If there is to be any criticism levelled at the Government's logical decision this should surely be directed against the post-1998 administrations for not re-entering the PfP between 1998 and March of this year.

Coming to terms

We are living through interesting times. The Labour Party is up to its neck, or one hopes it is, trying to find a new leader after delving deeply into the circumstances that led to a third successive election defeat (and a lost referendum) in the space of 10 years. Men and women of some standing in the party are demanding a cleansing that reaches deep into the party's soul.

They are asking for a fresh direction away from the negativity that characterised the past decade; only a traumatic examination of conscience, they urge, will do. The current mood is that heads should roll and a call has been made for a fresh wind to blow through the party machinery and the corridors of power, making all things new. Ironically, those making the call include individuals whose pre-election language was redolent of Old Labour. There is general acknowledgement that the shadow kitchen cabinet's modus operandi served the party ill and a well-founded accusation made that the party was at the mercy of machinery oiled by the Select.

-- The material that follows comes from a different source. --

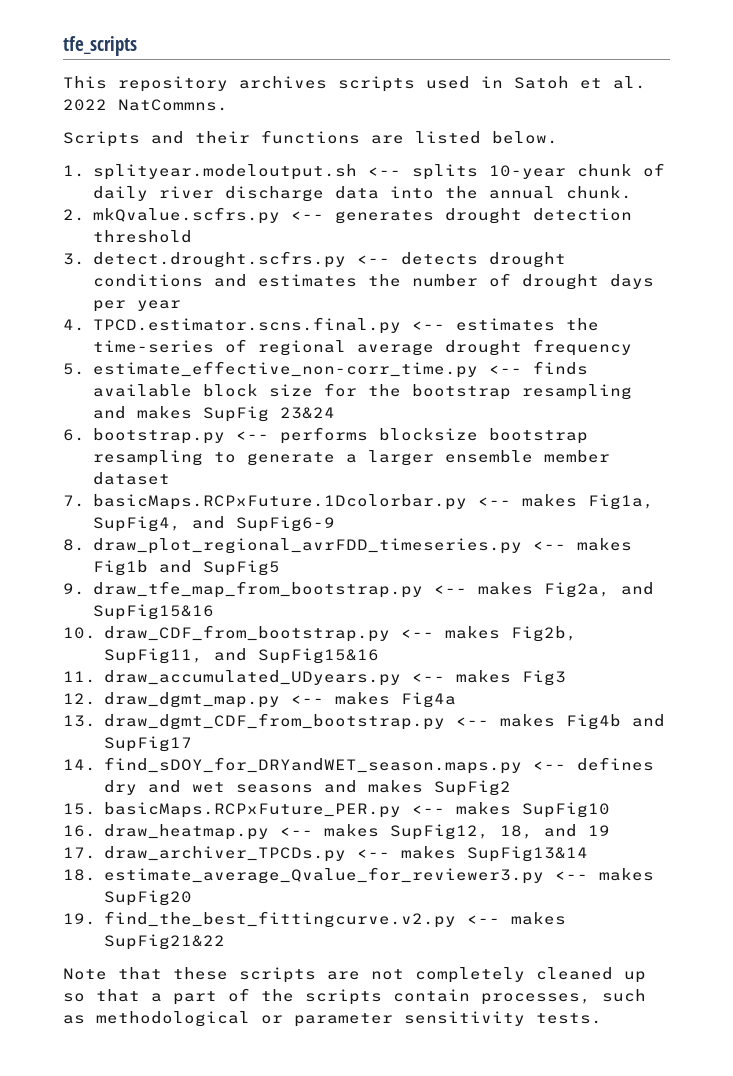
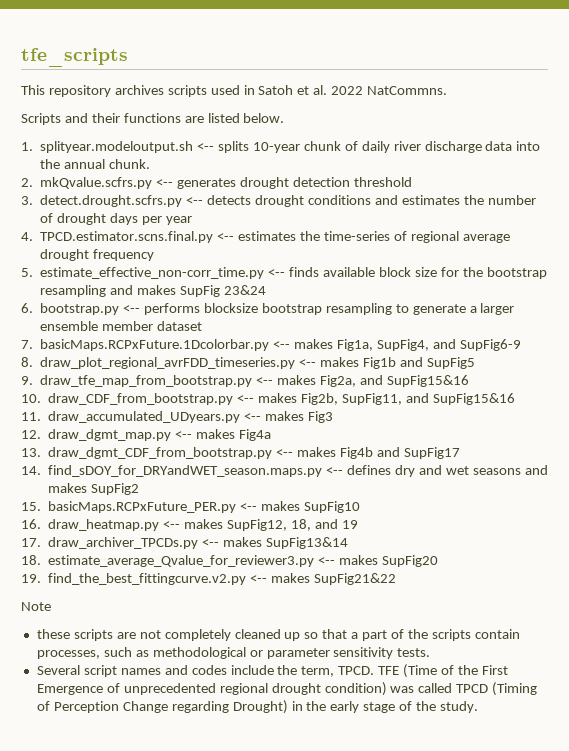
[118,967,162,980] that -> (51, 606) //
(602, 1018) none -> [36,664,508,678] [36,682,538,696] [36,700,479,714] // Several script names and codes include the term, TPCD. TFE (Time of the First Emergence of unprecedented regional drought condition) was called TPCD (Timing of Perception Change regarding Drought) in the early stage of the study.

We must wait and see before we can be sure that the expectations of those who argue in favour of this change will be met. The almost pre-emptive bid formally made by the young Joseph Muscat for the leadership suggests the Old Guard has been given notice: a generational change alone, he is saying, will bring about the political redemption of the party. His political relationship with Sant will no doubt be brought under the microscope by his opponents when these declare themselves.

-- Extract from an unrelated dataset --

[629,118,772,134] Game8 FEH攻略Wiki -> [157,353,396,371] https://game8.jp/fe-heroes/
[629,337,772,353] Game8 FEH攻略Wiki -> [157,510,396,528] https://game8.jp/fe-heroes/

He will not have it his way without a strong challenge from the party veterans. These have experience in their favour. He may claim with some justification that their experience did not get the party very far. Muscat's boldness in being the first to enter the ring has not made it any easier for them.

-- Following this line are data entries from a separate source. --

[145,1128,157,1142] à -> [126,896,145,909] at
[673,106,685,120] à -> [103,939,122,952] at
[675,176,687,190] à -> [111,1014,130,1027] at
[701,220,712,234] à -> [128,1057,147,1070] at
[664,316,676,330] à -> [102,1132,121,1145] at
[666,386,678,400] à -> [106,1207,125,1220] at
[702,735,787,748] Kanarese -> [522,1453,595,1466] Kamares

In terms of substance, candidates like George Abela have more to offer. He has the advantage, if those in the election process can but see it, of prescience. Did he not, after all, put his finger on the party's weakness 10, 11 years ago?

And was he not the first to warn that the avoidable debacle of 1998 was an error of judgment that would take its toll on the party? And are those who have finally seen the light and making such a to-do about the state of the party not the same who lacked Abela's courage?

Ironically, his moral ascendancy will not play well with those who failed to equal it - not only in 1998, but in 2003, too. Look at the Orwellian treatment he is receiving at the hands of the GWU, whose media are treating him as a non-person. Here is another institution whose leadership should come under review.

There are those in the party who think this is an internal matter for the party to resolve. This is correct up to a point. What happens next to the Labour Party is of more than prurient interest to the rest of us, who are very conscious that the outcome of the current struggle for power affects the nation as a whole.

Come on, get cracking

Irritating to hear how disappointed A was over not landing a ministerial appointment, how furious B that he was handsomely elected and waited impatiently for the call that never came. I know; it's fun to be a minister, not a barrelful of laughs, mind you, but what on earth happened to service pure and simple? Attitudes of resentment are immature. You stood to serve - get on with it then, and take a leaf out of Louis Galea's reaction to a surprising let-down in the 5th district.

With admirable insouciance he described his departure from the political scene as "my new beginning". This philosophical approach to disappointment is a measure of the man who made a great contribution to the party he served for more than three decades. The first decade he witnessed the destruction of education from the Opposition benches; on the Government's front bench, he spent the third transforming it. Now he is taking to the piano, a hopeful note. One prays, for his wife's sake, that he is not starting from scratch. After all, there are new beginnings and new beginnings.

And good for Francis Zammit Dimech, who received what he called a "corrective" seat and wrote it was now time to look ahead, to regard "public life as a dutiful mission" he intends to fulfil "passionately and vigorously".